Two Himalayan Poems

1. Lakshmanjhula

The boisterous river rushing between rocks
Turns a corner and falls strangely mute
Wide and stately, grown suddenly mature
One moment a maiden, the next the mother of the world,
Unfathomable; a rope bridge sways
Like an ascetic’s necklace of sticks across her breast.

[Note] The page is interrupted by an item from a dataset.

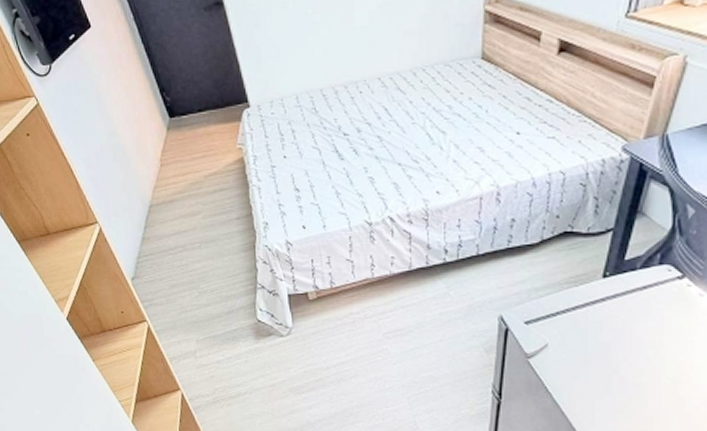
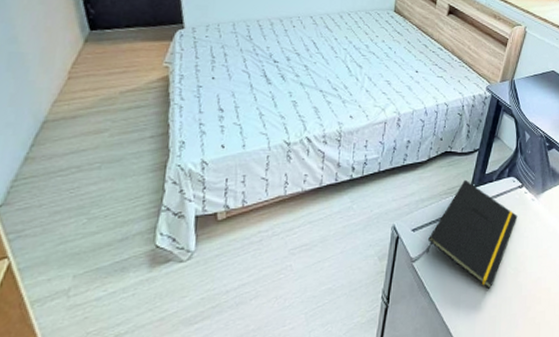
notepad: none [543,266,677,400] -> present [425,179,518,290]

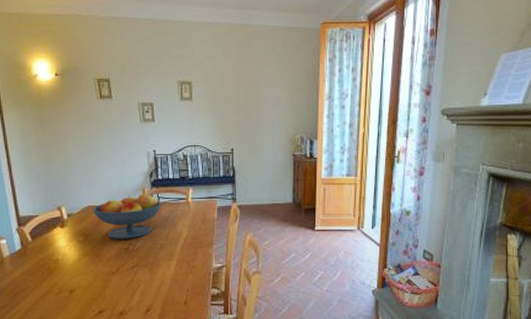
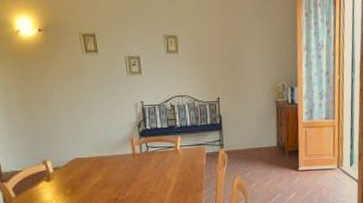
fruit bowl: present [92,193,162,239] -> none [80,143,151,190]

On visibility’s edge an ancient memory burns:
Young and tender the limbs of the ascetic boy
A thought is a glance, a glance an arrow, an arrow fire
Which quenches forever the laughter of the maid,
A moment grown all eye and speechless
The heavenly river now burdened with human knowledge.

2. Kedarnath

Ant-like the car’s crawl up the giant hill
Close pressed by a ring of skyward climbing peaks
Dressed with bristling dense pine-odorous forests
And plunging cataracts like white garlands
The Mandakini snaking lazily far below.
In this desolate grandeur the awareness of a gaze
Brushing my shoulder like a cool benign touch
And surprised I turn to the blue mist ahead.

A hand has parted the veil
And towering in white magnificence
Kedarnath darshan – to behold and be beheld –
A moment frozen, immobile, incandescent,
Interminable. Then imperceptible, almost shy,
The veil drawn back, the memory erased,
The procession of peaks once more leading into the haze.